> _Task item_
All lines from the one containing "immunohistochemistry photomicrograph has" through the last line below must be duplicated exactly, with nothing outside that span.

> _Stored data entries_
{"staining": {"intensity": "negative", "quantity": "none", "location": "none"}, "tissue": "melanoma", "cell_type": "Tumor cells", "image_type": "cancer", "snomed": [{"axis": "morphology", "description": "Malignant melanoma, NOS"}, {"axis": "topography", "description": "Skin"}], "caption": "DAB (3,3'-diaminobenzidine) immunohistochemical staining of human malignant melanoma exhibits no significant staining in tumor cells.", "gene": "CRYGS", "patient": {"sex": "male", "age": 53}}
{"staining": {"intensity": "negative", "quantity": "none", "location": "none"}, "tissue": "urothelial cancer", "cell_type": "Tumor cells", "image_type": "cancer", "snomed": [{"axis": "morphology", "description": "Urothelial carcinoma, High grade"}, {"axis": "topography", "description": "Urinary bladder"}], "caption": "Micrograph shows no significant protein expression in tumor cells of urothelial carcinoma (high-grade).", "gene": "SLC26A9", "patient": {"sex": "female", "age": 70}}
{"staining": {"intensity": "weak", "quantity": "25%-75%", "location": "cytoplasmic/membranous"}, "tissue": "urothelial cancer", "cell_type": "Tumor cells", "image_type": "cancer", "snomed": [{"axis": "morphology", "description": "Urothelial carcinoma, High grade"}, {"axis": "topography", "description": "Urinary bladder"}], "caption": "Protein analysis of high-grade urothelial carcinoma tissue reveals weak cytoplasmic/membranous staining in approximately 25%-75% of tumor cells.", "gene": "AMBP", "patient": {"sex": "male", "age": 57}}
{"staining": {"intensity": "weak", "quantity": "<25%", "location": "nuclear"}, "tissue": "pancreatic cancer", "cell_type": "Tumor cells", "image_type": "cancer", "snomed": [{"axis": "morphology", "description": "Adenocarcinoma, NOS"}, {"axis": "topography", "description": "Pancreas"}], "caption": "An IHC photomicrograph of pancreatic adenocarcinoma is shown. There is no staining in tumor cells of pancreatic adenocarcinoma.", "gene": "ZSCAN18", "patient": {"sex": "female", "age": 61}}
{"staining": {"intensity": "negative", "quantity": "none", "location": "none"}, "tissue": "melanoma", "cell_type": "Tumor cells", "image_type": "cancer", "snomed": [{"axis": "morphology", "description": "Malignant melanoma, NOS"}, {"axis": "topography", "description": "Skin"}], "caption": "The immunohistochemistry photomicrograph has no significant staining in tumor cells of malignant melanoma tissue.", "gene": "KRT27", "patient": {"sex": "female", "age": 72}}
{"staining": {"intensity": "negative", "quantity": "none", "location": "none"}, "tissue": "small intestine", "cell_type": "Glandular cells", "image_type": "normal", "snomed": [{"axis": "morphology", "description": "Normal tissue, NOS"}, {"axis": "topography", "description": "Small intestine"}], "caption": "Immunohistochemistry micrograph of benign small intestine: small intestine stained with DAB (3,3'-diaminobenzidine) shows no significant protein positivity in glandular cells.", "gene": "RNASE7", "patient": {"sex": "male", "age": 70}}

> _Task result_
{"staining": {"intensity": "negative", "quantity": "none", "location": "none"}, "tissue": "melanoma", "cell_type": "Tumor cells", "image_type": "cancer", "snomed": [{"axis": "morphology", "description": "Malignant melanoma, NOS"}, {"axis": "topography", "description": "Skin"}], "caption": "The immunohistochemistry photomicrograph has no significant staining in tumor cells of malignant melanoma tissue.", "gene": "KRT27", "patient": {"sex": "female", "age": 72}}
{"staining": {"intensity": "negative", "quantity": "none", "location": "none"}, "tissue": "small intestine", "cell_type": "Glandular cells", "image_type": "normal", "snomed": [{"axis": "morphology", "description": "Normal tissue, NOS"}, {"axis": "topography", "description": "Small intestine"}], "caption": "Immunohistochemistry micrograph of benign small intestine: small intestine stained with DAB (3,3'-diaminobenzidine) shows no significant protein positivity in glandular cells.", "gene": "RNASE7", "patient": {"sex": "male", "age": 70}}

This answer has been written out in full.